● **Tasks to complete**:
**A.** Translate this sentence from the post about Hare-Less Wolf backgrounds into Spanish: "June Foray is here with her Marjorie Main voice as Mrs. Wolf."
**B.** From the post about Hare-Less Wolf backgrounds, copy word for word the part that begins at the words "Boris Gorelick came" and stops after "as Mrs. Wolf.".

══ Passage provided

Monday, 12 January 2026

Hare-Less Wolf Backgrounds

Boris Gorelick came up with some neat backgrounds in Hare-Less Wolf (1958). It's filled with purple rolling hills and trees in various shades of autumnal red.



Here are some others. Several of these were longer than TV frame, but I can't snip them together without characters getting in the way. You can see cels outside the Charles M. Wolf cave entrance.



Gorelick is credited with only seven cartoons for the Friz Freleng unit, and then he is replaced by Tom O'Loughlin. We wrote about him in this post.

Maybe the best part of Warren Foster's story in this cartoon is naming the forgetful antagonist after Chuck Jones. Many of the gags are reminiscent of ones you've seen in other Bugs Bunny cartoons.

June Foray is here with her Marjorie Main voice as Mrs. Wolf.

════
══ Given information

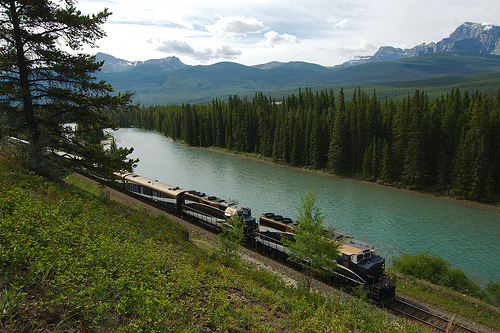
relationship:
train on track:
[5, 135, 398, 306] [405, 295, 446, 327]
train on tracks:
[5, 135, 398, 306] [372, 291, 484, 330]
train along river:
[8, 132, 396, 316] [42, 112, 497, 307]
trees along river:
[449, 82, 498, 199] [129, 135, 493, 285]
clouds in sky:
[139, 2, 291, 52] [10, 1, 496, 56]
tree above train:
[0, 0, 141, 182] [8, 132, 396, 316]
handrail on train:
[372, 275, 399, 302] [8, 132, 396, 316]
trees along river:
[106, 79, 499, 206] [61, 121, 497, 293]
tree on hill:
[2, 1, 141, 198] [0, 136, 500, 332]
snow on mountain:
[477, 20, 496, 32] [313, 22, 499, 69]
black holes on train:
[263, 209, 294, 227] [8, 132, 396, 316]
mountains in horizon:
[86, 17, 499, 70] [0, 4, 500, 91]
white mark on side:
[258, 237, 283, 254] [258, 220, 361, 290]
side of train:
[258, 220, 361, 290] [8, 132, 396, 316]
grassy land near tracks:
[0, 162, 428, 331] [83, 168, 490, 331]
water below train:
[43, 116, 496, 288] [8, 132, 396, 316]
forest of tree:
[76, 88, 496, 201] [326, 101, 355, 172]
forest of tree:
[76, 88, 496, 201] [447, 123, 482, 194]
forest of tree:
[76, 88, 496, 201] [167, 111, 182, 142]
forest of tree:
[76, 88, 496, 201] [137, 104, 151, 132]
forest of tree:
[76, 88, 496, 201] [333, 85, 348, 109]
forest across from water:
[76, 88, 496, 201] [43, 116, 496, 288]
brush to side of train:
[390, 251, 500, 326] [4, 135, 399, 301]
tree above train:
[0, 0, 141, 182] [4, 135, 399, 301]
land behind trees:
[136, 57, 497, 92] [122, 87, 494, 204]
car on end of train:
[244, 196, 455, 311] [8, 132, 396, 316]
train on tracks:
[8, 132, 396, 316] [373, 290, 495, 331]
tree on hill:
[0, 0, 141, 182] [4, 147, 419, 328]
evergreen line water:
[139, 105, 151, 130] [147, 118, 403, 254]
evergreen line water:
[180, 101, 196, 146] [147, 118, 403, 254]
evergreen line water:
[307, 106, 329, 169] [147, 118, 403, 254]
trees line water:
[449, 82, 498, 199] [147, 118, 403, 254]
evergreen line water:
[250, 97, 271, 159] [147, 118, 403, 254]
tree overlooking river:
[0, 0, 141, 182] [54, 110, 482, 294]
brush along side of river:
[383, 243, 479, 301] [54, 110, 482, 294]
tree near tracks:
[275, 174, 339, 297] [386, 281, 448, 329]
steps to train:
[364, 276, 394, 310] [8, 132, 396, 316]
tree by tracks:
[277, 185, 349, 292] [255, 219, 475, 331]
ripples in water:
[292, 161, 360, 197] [43, 116, 496, 288]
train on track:
[8, 132, 396, 316] [391, 298, 468, 331]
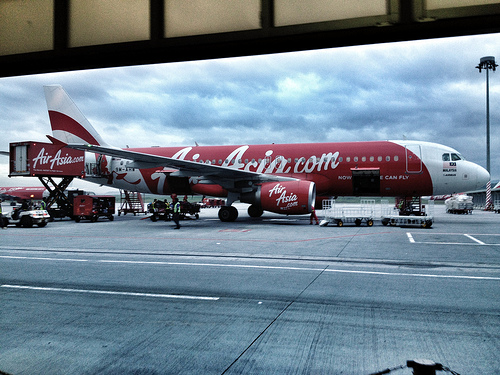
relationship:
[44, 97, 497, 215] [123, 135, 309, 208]
plane has wing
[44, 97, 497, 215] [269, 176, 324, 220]
plane has engine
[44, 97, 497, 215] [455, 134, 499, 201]
plane has nose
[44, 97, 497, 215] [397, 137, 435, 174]
plane has door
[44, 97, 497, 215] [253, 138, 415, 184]
plane has windows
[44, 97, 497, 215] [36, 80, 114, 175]
plane has tail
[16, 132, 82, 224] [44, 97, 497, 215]
lift near plane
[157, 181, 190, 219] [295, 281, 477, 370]
man on pavement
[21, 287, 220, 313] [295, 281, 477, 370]
line on pavement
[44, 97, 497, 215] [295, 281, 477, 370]
plane on pavement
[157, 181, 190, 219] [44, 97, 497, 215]
man next to plane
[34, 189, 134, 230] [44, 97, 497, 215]
cart near plane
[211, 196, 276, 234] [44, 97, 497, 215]
wheels under plane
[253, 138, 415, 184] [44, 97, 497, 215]
windows on plane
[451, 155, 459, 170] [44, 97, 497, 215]
windshield on plane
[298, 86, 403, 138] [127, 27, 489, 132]
clouds in sky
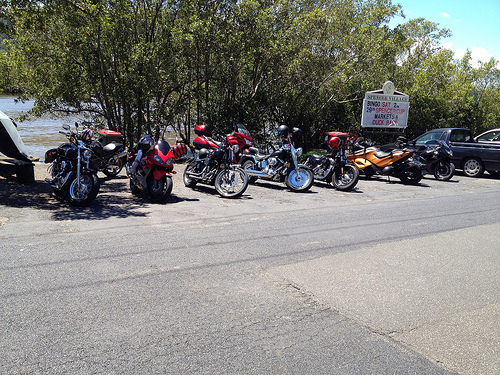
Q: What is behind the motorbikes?
A: Trees.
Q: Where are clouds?
A: In the sky.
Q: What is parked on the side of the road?
A: Motorcycles.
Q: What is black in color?
A: The street.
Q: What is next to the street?
A: Trees.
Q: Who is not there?
A: The bikers.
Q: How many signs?
A: 1.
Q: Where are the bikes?
A: On side of road.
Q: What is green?
A: Trees.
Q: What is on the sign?
A: Letters.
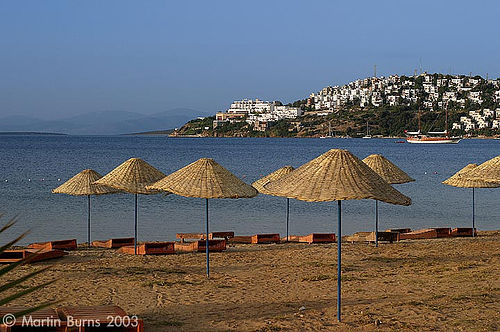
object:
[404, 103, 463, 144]
boat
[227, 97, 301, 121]
building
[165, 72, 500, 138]
island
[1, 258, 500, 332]
beach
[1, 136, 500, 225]
water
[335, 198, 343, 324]
pole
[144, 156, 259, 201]
sunbrella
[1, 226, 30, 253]
leaves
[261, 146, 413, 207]
umbrella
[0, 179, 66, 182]
rope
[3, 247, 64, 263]
chair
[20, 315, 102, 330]
letters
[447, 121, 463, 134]
buildings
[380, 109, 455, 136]
bushes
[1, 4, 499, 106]
sky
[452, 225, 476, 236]
chairs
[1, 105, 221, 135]
mountains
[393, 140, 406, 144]
people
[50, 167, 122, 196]
umbrellas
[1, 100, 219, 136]
distance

════

● **Answers to the exercises**:
**A.** June Foray está aquí con su voz de Marjorie Main como la señora Wolf.

**B.**
Boris Gorelick came up with some neat backgrounds in Hare-Less Wolf (1958). It's filled with purple rolling hills and trees in various shades of autumnal red.



Here are some others. Several of these were longer than TV frame, but I can't snip them together without characters getting in the way. You can see cels outside the Charles M. Wolf cave entrance.



Gorelick is credited with only seven cartoons for the Friz Freleng unit, and then he is replaced by Tom O'Loughlin. We wrote about him in this post.

Maybe the best part of Warren Foster's story in this cartoon is naming the forgetful antagonist after Chuck Jones. Many of the gags are reminiscent of ones you've seen in other Bugs Bunny cartoons.

June Foray is here with her Marjorie Main voice as Mrs. Wolf.